# ABOUT THIS TASK
Please copy each line of the listing below precisely, excluding the images.

----- DATA SEGMENT

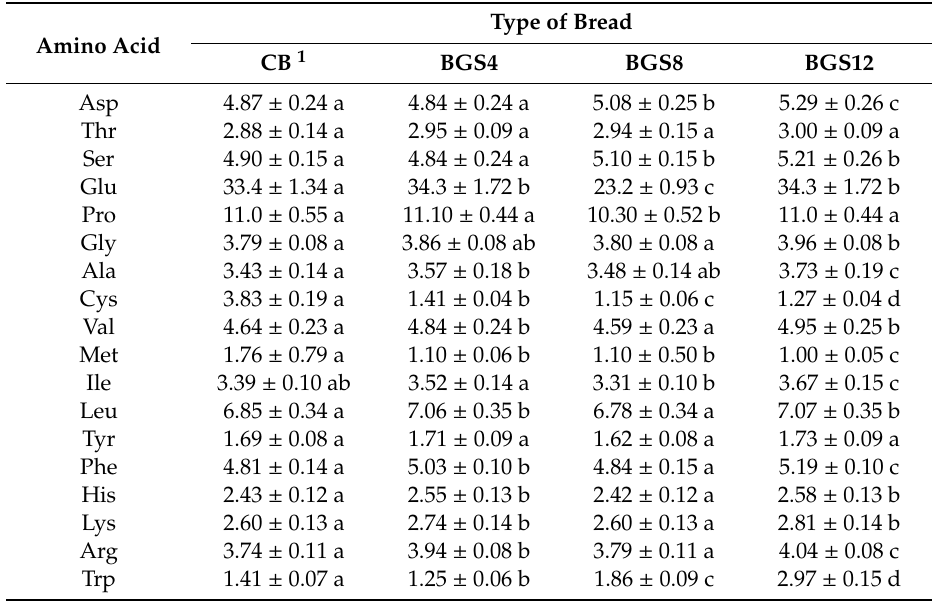
Table 6. The content of amino acids in control bread and breads enriched with green spelt grain, oat grain and sprouted lentil seeds [mg g − 1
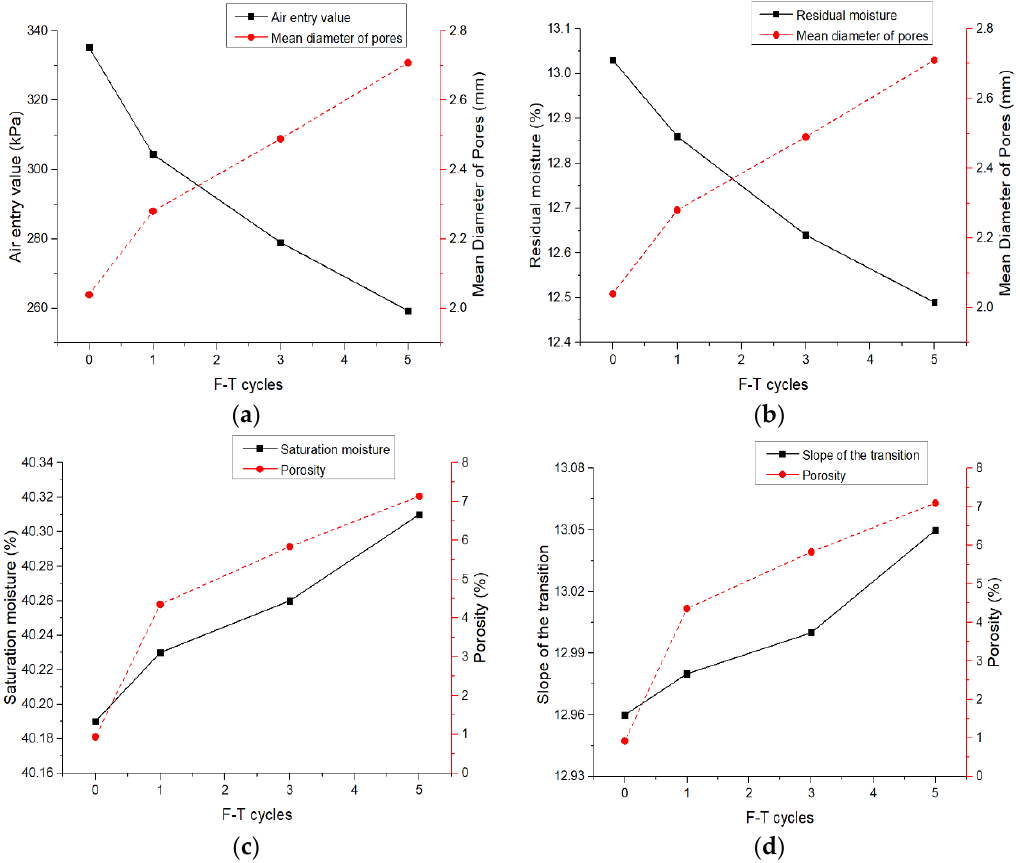
Figure 6. Changes in pore parameters and SWCC characteristic parameters after different F–T cycles. ( a ) AEV and mean diameter with F–T cycles; ( b ) Residual moisture and mean diameter with F–T cycles; ( c ) Saturation moisture and porosity with F–T cycles; ( d ) s 1 and porosity with F–T cycles.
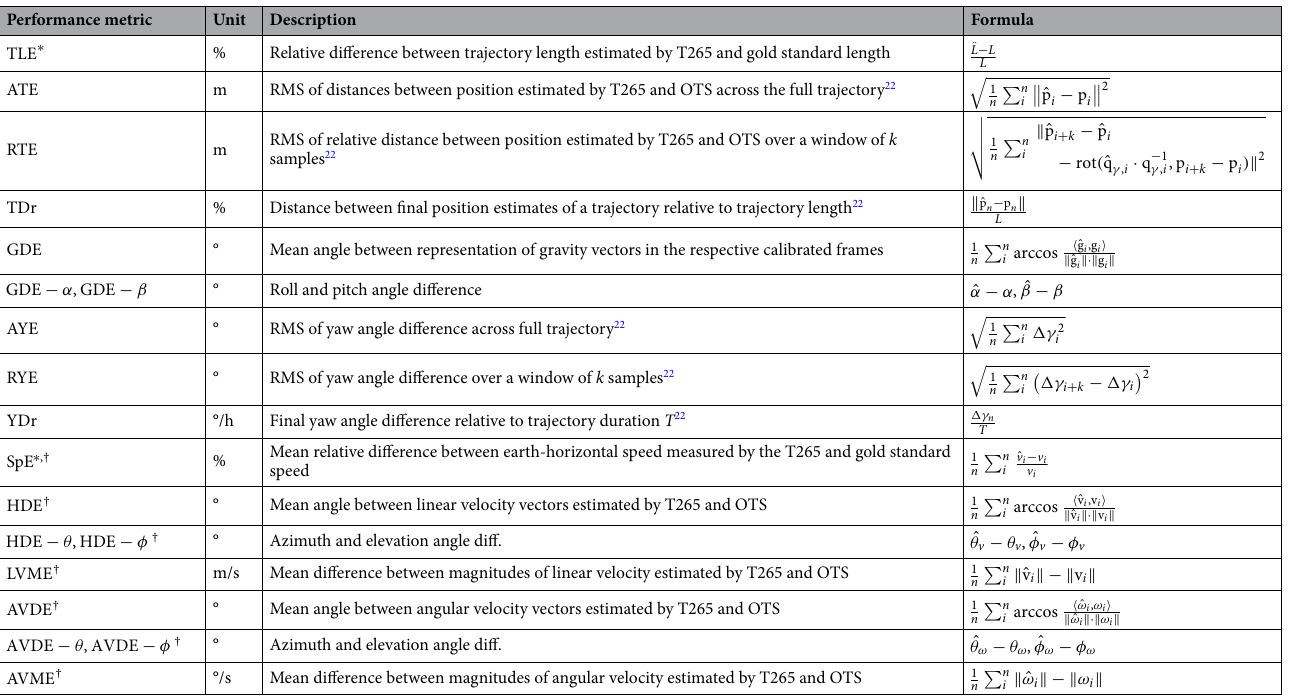
Table 1. Description of performance metrics. Metrics denoted with a star ( all other metrics only for the optical tracking space study. For metrics denoted with a dagger ( † ) we excluded samples where the gold-standard motion speed was below 0.1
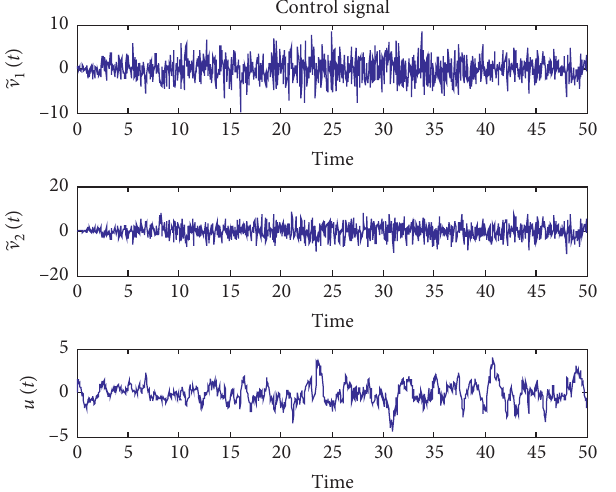
Figure 7: Control signals trajectories.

----------

# ANSWER AREA
Table 6. The content of amino acids in control bread and breads enriched with green spelt grain, oat grain and sprouted lentil seeds [mg g − 1
Figure 6. Changes in pore parameters and SWCC characteristic parameters after different F–T cycles. ( a ) AEV and mean diameter with F–T cycles; ( b ) Residual moisture and mean diameter with F–T cycles; ( c ) Saturation moisture and porosity with F–T cycles; ( d ) s 1 and porosity with F–T cycles.
Table 1. Description of performance metrics. Metrics denoted with a star ( all other metrics only for the optical tracking space study. For metrics denoted with a dagger ( † ) we excluded samples where the gold-standard motion speed was below 0.1
Figure 7: Control signals trajectories.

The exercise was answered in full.